इस श्लोक का हिंदी अनुवाद पढ़ें
Shloka 7 of 20

ममैवांशो जीवलोके जीवभूतः सनातनः । मनःषष्ठानीन्द्रियाणि प्रकृतिस्थानि कर्षति ॥

Transliteration

mamaivāṁśo jīva-loke jīva-bhūtaḥ sanātanaḥ manaḥ-ṣaṣṭhānīndriyāṇi prakṛti-sthāni karṣati

Word-by-word meaning

मम एव अंशः
an eternal fragment of myself
जीवलोके जीवभूतः
becomes the living being in this world
सनातनः
eternal
मनःषष्ठानि इन्द्रियाणि
the senses with the mind as the sixth
प्रकृतिस्थानि कर्षति
draws to itself, abiding in nature

Meaning

An eternal fragment of my own self becomes the living soul in the world of life, and draws to itself the five senses and the mind, which rest in nature.

Commentary

After describing the vast cosmic 'tree' of existence and his own transcendence in the earlier verses of Chapter 15, Krishna turns to the most personal question of all: what is the individual living being, the jiva, and how is it related to God? His answer is breathtakingly intimate — 'mamaivamsho... sanatanah': the jiva is an eternal fragment, a portion, of My own Self.
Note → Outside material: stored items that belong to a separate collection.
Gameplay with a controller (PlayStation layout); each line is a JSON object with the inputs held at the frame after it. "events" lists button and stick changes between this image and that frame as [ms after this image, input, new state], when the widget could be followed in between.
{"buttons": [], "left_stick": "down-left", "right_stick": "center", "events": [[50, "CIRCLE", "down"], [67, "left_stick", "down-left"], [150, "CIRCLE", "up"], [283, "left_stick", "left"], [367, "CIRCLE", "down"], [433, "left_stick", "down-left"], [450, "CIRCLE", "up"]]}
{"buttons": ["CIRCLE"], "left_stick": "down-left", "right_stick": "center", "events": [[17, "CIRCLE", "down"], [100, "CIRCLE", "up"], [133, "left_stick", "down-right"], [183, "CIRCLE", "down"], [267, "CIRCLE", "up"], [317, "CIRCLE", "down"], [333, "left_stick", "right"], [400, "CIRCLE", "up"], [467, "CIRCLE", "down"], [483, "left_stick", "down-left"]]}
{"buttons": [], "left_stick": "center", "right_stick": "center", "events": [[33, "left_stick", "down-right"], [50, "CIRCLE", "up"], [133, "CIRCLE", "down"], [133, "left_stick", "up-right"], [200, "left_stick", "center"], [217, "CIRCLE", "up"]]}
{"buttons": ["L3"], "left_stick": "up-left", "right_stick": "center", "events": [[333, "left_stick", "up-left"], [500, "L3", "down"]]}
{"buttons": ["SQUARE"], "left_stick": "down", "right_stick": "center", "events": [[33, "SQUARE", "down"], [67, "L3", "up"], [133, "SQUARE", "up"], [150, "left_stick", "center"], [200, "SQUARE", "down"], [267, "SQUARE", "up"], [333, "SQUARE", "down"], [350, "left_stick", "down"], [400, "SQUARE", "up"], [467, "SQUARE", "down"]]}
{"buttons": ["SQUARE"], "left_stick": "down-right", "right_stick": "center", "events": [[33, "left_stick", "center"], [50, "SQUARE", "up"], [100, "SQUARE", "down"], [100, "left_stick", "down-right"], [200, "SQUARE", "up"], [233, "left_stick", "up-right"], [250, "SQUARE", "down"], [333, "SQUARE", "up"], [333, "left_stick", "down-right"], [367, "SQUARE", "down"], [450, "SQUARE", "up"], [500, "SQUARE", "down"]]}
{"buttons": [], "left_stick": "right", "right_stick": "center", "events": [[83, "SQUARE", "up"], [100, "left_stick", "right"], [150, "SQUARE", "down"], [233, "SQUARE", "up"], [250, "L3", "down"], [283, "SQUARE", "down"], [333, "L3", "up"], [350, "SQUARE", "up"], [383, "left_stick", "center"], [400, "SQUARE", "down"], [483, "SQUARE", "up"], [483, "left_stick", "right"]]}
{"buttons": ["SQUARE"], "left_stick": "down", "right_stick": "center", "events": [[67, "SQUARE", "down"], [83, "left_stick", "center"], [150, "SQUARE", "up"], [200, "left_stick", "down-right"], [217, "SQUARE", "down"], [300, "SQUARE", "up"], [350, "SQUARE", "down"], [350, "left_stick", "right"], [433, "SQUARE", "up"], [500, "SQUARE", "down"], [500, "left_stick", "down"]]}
The word 'amsha' (fragment/part) and 'sanatanah' (eternal) together resolve a deep tension. The soul is not separate from the Divine like a manufactured object from its maker, nor is it simply identical and swallowed up; it is a part — distinct yet of the very same nature, like a spark from a fire or a ray from the sun. This is the foundation of the bhakti vision: real relationship requires both connection (the spark is fire) and distinction (the spark is not the whole fire). The second line is sober realism: this eternal fragment, on entering the world, 'draws to itself' the five senses and the mind (the sixth), which abide in material nature (prakriti). In other words, the radiant soul takes on the apparatus of body-mind and, identifying with it, forgets its own divine origin. The whole spiritual journey, then, is remembering: the spark recalling that it belongs to the fire. The verse thus grounds two great truths at once — the inherent dignity and divinity of every being, and the explanation of why we nonetheless feel bound, restless and incomplete.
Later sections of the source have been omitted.